Özerdal, olaydan sağ kurtulanlarla yaptıkları konuşmalar ışığında olayı şöyle anlattı: "Köyün muhtarı ile akşam namazı için camiye gelmediği için sağ kurtulan Necmi isimli köylü ile konuştuk. Anlattıklarına göre; akşamüzeri 100'e yakın PKK mensubu köyü bastı. Ezanın okunduğu sırada camiye giren örgüt mensupları cemaati zorla dışarı çıkardı. 1.5 saat örgüt propagandası yaptılar. Sonra teröristlerin kullandığı telsizden haber geldi. Sonra tüm erkekler kurşuna dizildi, burada 28 kişi öldü. Ardından ölülerin başında halay çektiler. Daha sonra köy ateşe verildi ve 214 ev, köy okulu, köy camii, halkevi yakıldı. Yakılan evlerde saklanan 1'i kadın 4 kişi de yanarak can verdi."

"BİR İNSANIN ÖLMESİ İÇİN BİRKAÇ KURŞUN YETERLİ OLUR ANCAK..."

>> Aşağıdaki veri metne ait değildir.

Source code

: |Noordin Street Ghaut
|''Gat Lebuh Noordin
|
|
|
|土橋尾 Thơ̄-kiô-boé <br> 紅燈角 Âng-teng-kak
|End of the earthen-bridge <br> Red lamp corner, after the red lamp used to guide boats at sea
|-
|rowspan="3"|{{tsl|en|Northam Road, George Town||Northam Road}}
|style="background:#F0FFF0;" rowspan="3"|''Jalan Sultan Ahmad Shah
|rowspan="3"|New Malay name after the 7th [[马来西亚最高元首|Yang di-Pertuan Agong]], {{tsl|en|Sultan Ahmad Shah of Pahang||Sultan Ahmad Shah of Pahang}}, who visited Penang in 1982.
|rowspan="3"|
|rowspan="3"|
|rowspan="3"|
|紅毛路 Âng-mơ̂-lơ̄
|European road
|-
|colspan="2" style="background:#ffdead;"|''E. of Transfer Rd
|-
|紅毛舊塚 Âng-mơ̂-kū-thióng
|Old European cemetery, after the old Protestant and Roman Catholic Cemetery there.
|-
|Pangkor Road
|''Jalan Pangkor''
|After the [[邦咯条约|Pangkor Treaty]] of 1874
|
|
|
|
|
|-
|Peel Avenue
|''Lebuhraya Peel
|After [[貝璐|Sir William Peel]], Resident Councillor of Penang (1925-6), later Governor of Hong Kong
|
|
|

Cenazeleri birkaç imam arkadaşı ile birlikte yıkadıklarını söyleyen Özerdal, katliam günüyle ilgili hafızasında kalanları şu sözlerle dile getirdi: "Her taraf yakılmıştı. Köyün kadınlarının yaktığı ağıtlar yürekleri dağlıyordu. Cenazeleri gözyaşları içinde yıkadık. Bir insanın ölmesi için birkaç kurşun yeterli olur ancak Başbağlar'da kurşuna dizilen kişiler üzerinde onlarca mermi deliği vardı. Yanan kişilerin ise vücutları tanınmaz haldeydi. Bir köylü kadın olay yerindeki bir rütbeli subayın yakasına yapışarak 'İnsanlarımızı öldürenleri biz tanıyoruz. Saldırıyı yapanlar arasında bizim çevremizdeki köylerde yaşayan insanlar vardı. Köyümüze ırgatlık yapmaya gelenler vardı' dediğine şahit oldum. Sonra cenazeleri kamyona koyarak Kemaliye'de defnettiler. O gün yaşadıklarım hala aklıma geldiğinde bayılacak gibi oluyorum. Tarifi imkansız bir görüntü vardı."